I was given this as one of my Secret Santa recommendations, and it turned out to be a little gem!
Story
We start off with a young Chirin, frolicing through the fields and generally enjoying his happy little existence with all his other critter friends, at night he returns back to his mother where they sleep together and the next day he starts his little adventures again, warned never to go past the perimeter fence for fear of the Wolf.
Unfortunately, the Wolf doesn't care about fences and one night, kills Chirin's mother as she tries to protect him.
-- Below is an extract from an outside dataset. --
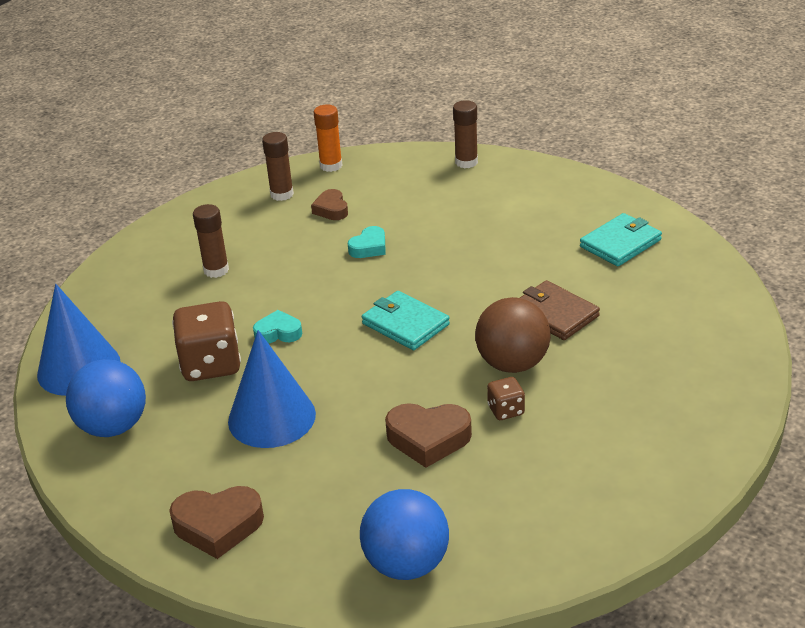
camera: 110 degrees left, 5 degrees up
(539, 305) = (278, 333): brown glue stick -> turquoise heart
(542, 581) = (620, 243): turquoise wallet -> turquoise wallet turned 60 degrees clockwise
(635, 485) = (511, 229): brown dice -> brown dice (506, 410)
There's reminescences of Bambi from the beginning to this part, but that's where any comparison ends, because the Wolf isn't a faceless hunter never to be seen again, he has a domain, he has an agenga, and Chirin wants in.
What we actually have here is a tragedy, what happens from this point onwards is nothing other than pain, Chirin wants to be Wolf's apprentice, and become strong so that he doesn't just exist in his field and wait to die, he wants to be strong enough to defend himself and others, so he seeks out the wolf for training. We get a time skip after a short montage of this training, and then we see Chirin the Ram, a killer as heartless as the Wolf himself.
The story has some morals on revenge, and why it is an inherently bad thing, but also talks about how having strength with no purpose is also bad, Chirin has no happy ending here, just a series of bad things that either happens to him, or that he causes himself, one such scene is where we see a snake kill a bird by shaking and crushing it in its jaws, Chirin tries to rush and protect the eggs, biting the snake and wrestling it from its branch to the floor, only to see that he smashed all the eggs in the process. This acts as the turning point for Chirin, from this time on he has no hope.
Animation
For a show made in the 70's, this doesn't look to bad to me, sure I've seen some better backgrounds done in shows made around the same period, but when you consider how hard it is to animate an animals movement and express it without it feeling completely unrealistic, you realise that they actually did a good job here. Chirin as a lamb is decidedly animated, his movements are lively and springy, always on the move, the Wolf walks with the slow gate that any owner of a large dog would recognise. All together, it makes for a quite a good visual to sit through.
Sound
Probably the shows major weakpoint. Classic Disney like songs that are almost trying to shove the moral of the story down your throat, and the BGM was forgettable, it wasn't unlistenable, bbut it was incredibly average.
Characters
Definitely quite one dimensional here, but that's not necessarily a bad thing, they set out to tell a simple story in 45 minutes and they achieved it. Chirin's growth from naive youth to bitter adult works well, as does Wolfs consistent bitterness with the world. The only other real character is Chirins mother, who acts like almost any other mother character in any other show. It works though.
Alltogether, I'lll give the show a 7/10, it sets out to achieve something and succeeds, I guess chirin can come across as pretty edgy as an adult, and if that kind of thing really annoys you, maybe you shouldn't watch this, bubt on the whole I feel it's worth watching. It's certainly not the familt friendly watch I was expecting, at any crossroads where they could go down the darker path or the hopeful road, they always choose the former, it makes me wonder about the original author of the novel, whether they were embittered like the Wolf, or a ccynic like Chirin. Either way, this was a pretty dark tale to tell about a Ram.